Dataset records

┌──

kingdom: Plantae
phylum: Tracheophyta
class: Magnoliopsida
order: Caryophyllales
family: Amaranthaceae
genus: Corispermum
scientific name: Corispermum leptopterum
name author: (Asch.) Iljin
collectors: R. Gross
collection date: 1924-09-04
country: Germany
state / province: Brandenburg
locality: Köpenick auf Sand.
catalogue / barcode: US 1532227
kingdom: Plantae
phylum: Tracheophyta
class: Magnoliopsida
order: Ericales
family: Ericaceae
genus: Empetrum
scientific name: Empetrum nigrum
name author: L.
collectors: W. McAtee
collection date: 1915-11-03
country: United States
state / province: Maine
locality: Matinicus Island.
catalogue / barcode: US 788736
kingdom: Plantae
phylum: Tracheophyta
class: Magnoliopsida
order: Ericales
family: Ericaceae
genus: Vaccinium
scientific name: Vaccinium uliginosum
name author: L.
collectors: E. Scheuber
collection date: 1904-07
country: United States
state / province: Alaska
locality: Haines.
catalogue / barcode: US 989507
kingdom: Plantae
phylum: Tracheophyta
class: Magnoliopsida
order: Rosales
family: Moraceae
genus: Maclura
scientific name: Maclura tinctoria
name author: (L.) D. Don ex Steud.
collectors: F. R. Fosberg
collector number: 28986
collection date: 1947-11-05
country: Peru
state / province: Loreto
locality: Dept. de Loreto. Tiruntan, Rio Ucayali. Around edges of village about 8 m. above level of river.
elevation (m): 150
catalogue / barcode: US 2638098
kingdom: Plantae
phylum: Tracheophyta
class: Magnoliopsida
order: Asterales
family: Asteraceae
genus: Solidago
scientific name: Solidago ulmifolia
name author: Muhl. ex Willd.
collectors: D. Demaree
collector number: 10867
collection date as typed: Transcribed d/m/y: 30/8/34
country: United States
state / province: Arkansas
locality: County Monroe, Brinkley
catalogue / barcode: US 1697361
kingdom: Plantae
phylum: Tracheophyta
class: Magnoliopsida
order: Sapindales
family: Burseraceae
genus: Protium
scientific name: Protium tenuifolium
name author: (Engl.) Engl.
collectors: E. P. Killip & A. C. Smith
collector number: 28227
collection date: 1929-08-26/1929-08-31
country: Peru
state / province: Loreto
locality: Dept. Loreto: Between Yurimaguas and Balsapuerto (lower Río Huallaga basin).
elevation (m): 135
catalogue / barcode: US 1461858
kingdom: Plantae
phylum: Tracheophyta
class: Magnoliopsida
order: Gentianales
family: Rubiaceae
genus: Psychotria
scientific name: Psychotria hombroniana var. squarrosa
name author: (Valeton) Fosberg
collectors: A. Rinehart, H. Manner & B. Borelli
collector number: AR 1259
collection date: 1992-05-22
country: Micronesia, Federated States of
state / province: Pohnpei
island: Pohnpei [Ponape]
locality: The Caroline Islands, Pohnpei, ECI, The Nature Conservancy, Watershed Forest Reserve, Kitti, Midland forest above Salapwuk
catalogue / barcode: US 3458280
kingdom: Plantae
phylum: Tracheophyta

└──

▶ **What is asked**
Lay out the listing above as a two-column CSV with the columns field and value, giving one row for each line of the listing. Put the field name and its entry each in a single quoted field, replacing any line breaks with spaces.

▶ **The reply**
field,value
"kingdom:","Plantae"
"phylum:","Tracheophyta"
"class:","Magnoliopsida"
"order:","Caryophyllales"
"family:","Amaranthaceae"
"genus:","Corispermum"
"scientific name:","Corispermum leptopterum"
"name author:","(Asch.) Iljin"
"collectors:","R. Gross"
"collection date:","1924-09-04"
"country:","Germany"
"state / province:","Brandenburg"
"locality:","Köpenick auf Sand."
"catalogue / barcode:","US 1532227"
"kingdom:","Plantae"
"phylum:","Tracheophyta"
"class:","Magnoliopsida"
"order:","Ericales"
"family:","Ericaceae"
"genus:","Empetrum"
"scientific name:","Empetrum nigrum"
"name author:","L."
"collectors:","W. McAtee"
"collection date:","1915-11-03"
"country:","United States"
"state / province:","Maine"
"locality:","Matinicus Island."
"catalogue / barcode:","US 788736"
"kingdom:","Plantae"
"phylum:","Tracheophyta"
"class:","Magnoliopsida"
"order:","Ericales"
"family:","Ericaceae"
"genus:","Vaccinium"
"scientific name:","Vaccinium uliginosum"
"name author:","L."
"collectors:","E. Scheuber"
"collection date:","1904-07"
"country:","United States"
"state / province:","Alaska"
"locality:","Haines."
"catalogue / barcode:","US 989507"
"kingdom:","Plantae"
"phylum:","Tracheophyta"
"class:","Magnoliopsida"
"order:","Rosales"
"family:","Moraceae"
"genus:","Maclura"
"scientific name:","Maclura tinctoria"
"name author:","(L.) D. Don ex Steud."
"collectors:","F. R. Fosberg"
"collector number:","28986"
"collection date:","1947-11-05"
"country:","Peru"
"state / province:","Loreto"
"locality:","Dept. de Loreto. Tiruntan, Rio Ucayali. Around edges of village about 8 m. above level of river."
"elevation (m):","150"
"catalogue / barcode:","US 2638098"
"kingdom:","Plantae"
"phylum:","Tracheophyta"
"class:","Magnoliopsida"
"order:","Asterales"
"family:","Asteraceae"
"genus:","Solidago"
"scientific name:","Solidago ulmifolia"
"name author:","Muhl. ex Willd."
"collectors:","D. Demaree"
"collector number:","10867"
"collection date as typed:","Transcribed d/m/y: 30/8/34"
"country:","United States"
"state / province:","Arkansas"
"locality:","County Monroe, Brinkley"
"catalogue / barcode:","US 1697361"
"kingdom:","Plantae"
"phylum:","Tracheophyta"
"class:","Magnoliopsida"
"order:","Sapindales"
"family:","Burseraceae"
"genus:","Protium"
"scientific name:","Protium tenuifolium"
"name author:","(Engl.) Engl."
"collectors:","E. P. Killip & A. C. Smith"
"collector number:","28227"
"collection date:","1929-08-26/1929-08-31"
"country:","Peru"
"state / province:","Loreto"
"locality:","Dept. Loreto: Between Yurimaguas and Balsapuerto (lower Río Huallaga basin)."
"elevation (m):","135"
"catalogue / barcode:","US 1461858"
"kingdom:","Plantae"
"phylum:","Tracheophyta"
"class:","Magnoliopsida"
"order:","Gentianales"
"family:","Rubiaceae"
"genus:","Psychotria"
"scientific name:","Psychotria hombroniana var. squarrosa"
"name author:","(Valeton) Fosberg"
"collectors:","A. Rinehart, H. Manner & B. Borelli"
"collector number:","AR 1259"
"collection date:","1992-05-22"
"country:","Micronesia, Federated States of"
"state / province:","Pohnpei"
"island:","Pohnpei [Ponape]"
"locality:","The Caroline Islands, Pohnpei, ECI, The Nature Conservancy, Watershed Forest Reserve, Kitti, Midland forest above Salapwuk"
"catalogue / barcode:","US 3458280"
"kingdom:","Plantae"
"phylum:","Tracheophyta"